→ Ausgangstext
----
Gespannte Erwartung liegt in der Luft. „Heute müssen sie
das Urteil sprechen“, sagt Mohammed schon zum dritten Mal. Er
schaute sich um. „Wenn die vom Geheimdienst heute wieder nicht
auftauchen, müssen sie Thamer freilassen.“
    Dass das
Innenministerium im Verfahren gegen den Ex-Richter Al Raschudi am
Ende niemand mehr zu den Verhandlungen schickte, hat Mohammed damals
als kleinen Sieg gefeiert. Denn das schien ACPRA freie Bahn zu
geben. Wenn die verklagte Behörde nämlich zweimal keinen
Vertreter zu einem Verfahren entsendet, muss die Beschwerde-Kammer
gegen sie entscheiden. Da ist das saudische Verfahrensrecht
eindeutig.
    Allerdings ist es
nicht selten, dass Gerichte die Freilassung von Inhaftierten
anordnen, aber die schmachten weiter. Dossari kann ein Lied davon
singen. Seine gerichtliche angeordnete Strafe war vorbei, aber er
blieb vier Monate länger in Haft. „Der kann noch froh
sein. Andere haben nicht so viel Glück. Die kommen gar nicht
frei“, hat Harbi vor ein paar Minuten gesagt.
----
→ Pflichtaufgaben
1) Wie lange blieb Dossari laut Ausgangstext noch in Haft, nachdem seine Strafe vorbei war?
2) Gib den Ausgangstext von „Allerdings ist es“ bis einschließlich „paar Minuten gesagt.“ aktualisiert wieder und ersetze darin „vier Monate“ durch „sechs Monate“.
3) Fasse den Absatz des Ausgangstexts, der mit „Dass das Innenministerium“ beginnt, kürzer zusammen und behalte dabei die wichtigsten Fakten.
Die Zeilen weiter unten werden nicht gebraucht.

→ Daten
----
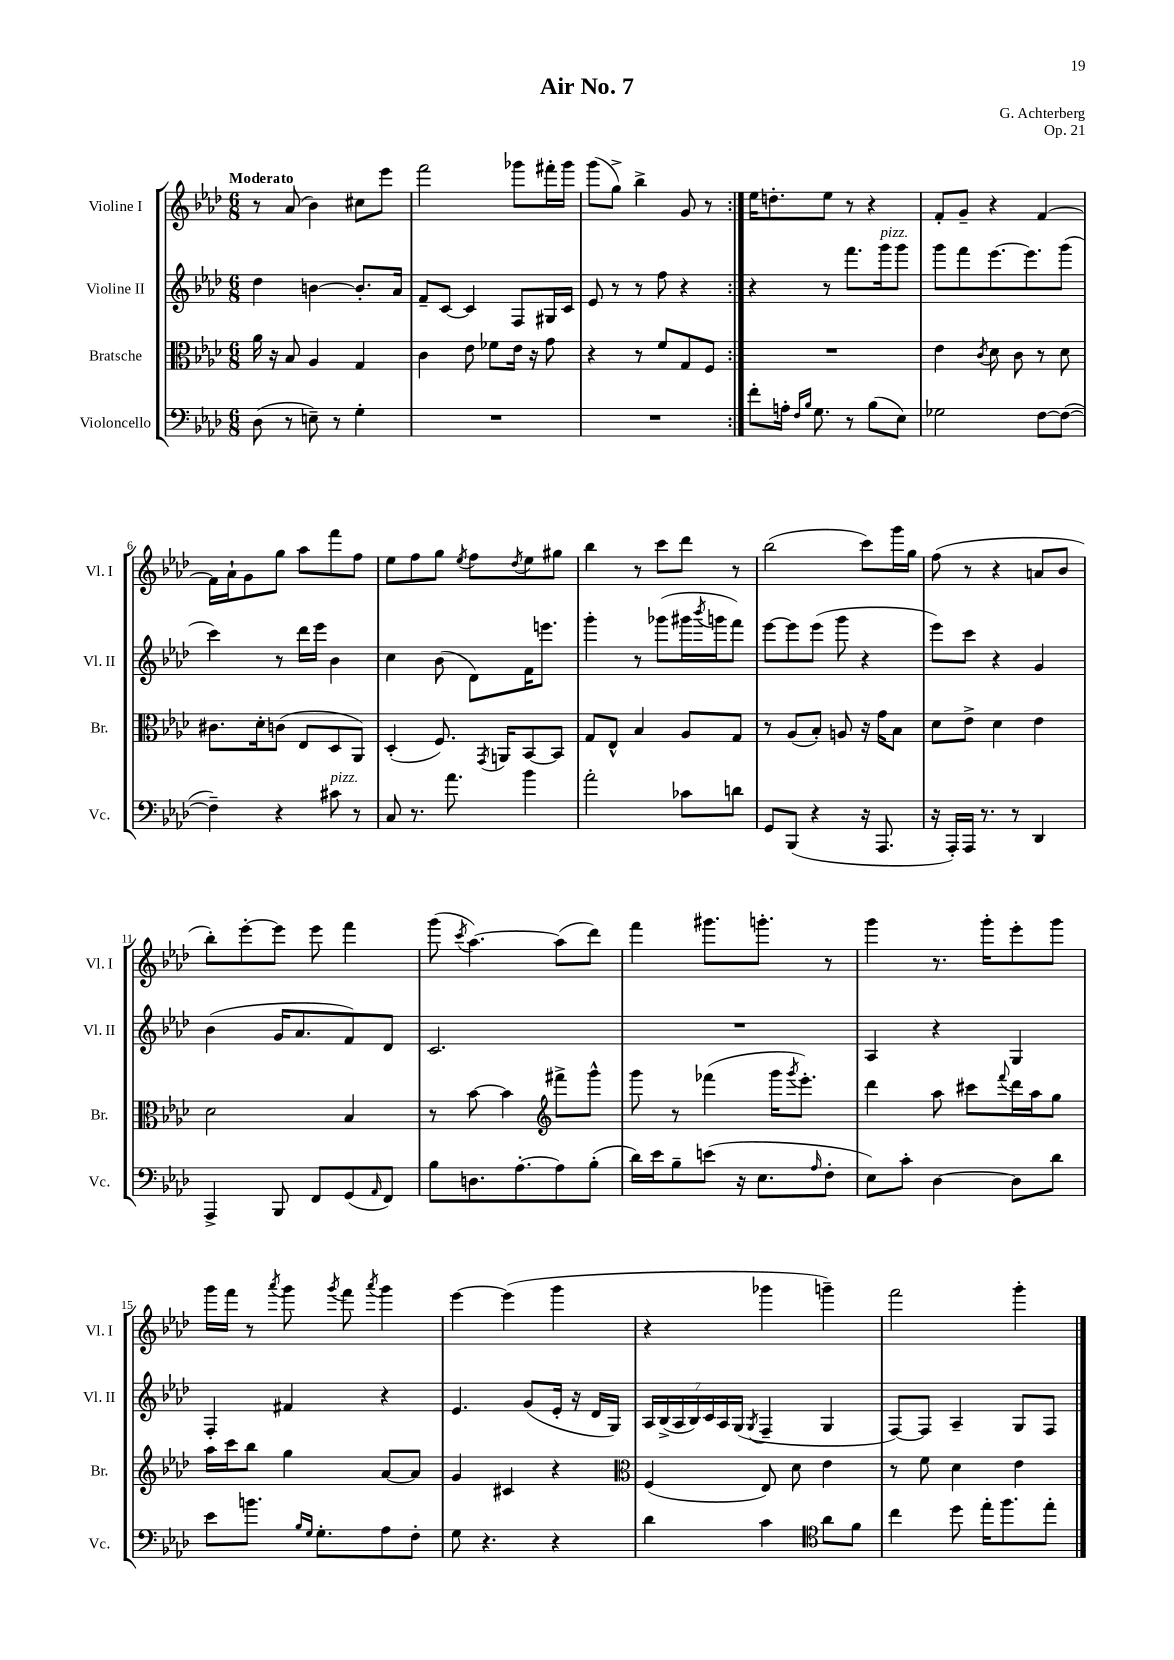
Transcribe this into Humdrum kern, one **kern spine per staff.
----
→ Lösungen
1) Vier Monate länger.

2)
Allerdings ist es
nicht selten, dass Gerichte die Freilassung von Inhaftierten
anordnen, aber die schmachten weiter. Dossari kann ein Lied davon
singen. Seine gerichtliche angeordnete Strafe war vorbei, aber er
blieb sechs Monate länger in Haft. „Der kann noch froh
sein. Andere haben nicht so viel Glück. Die kommen gar nicht
frei“, hat Harbi vor ein paar Minuten gesagt.

3) Mohammed feierte es als kleinen Sieg, dass das Innenministerium im Verfahren gegen den Ex-Richter Al Raschudi am Ende niemanden mehr zu den Verhandlungen schickte. Das schien ACPRA freie Bahn zu geben, denn nach saudischem Verfahrensrecht muss die Beschwerde-Kammer gegen eine verklagte Behörde entscheiden, wenn diese zweimal keinen Vertreter schickt.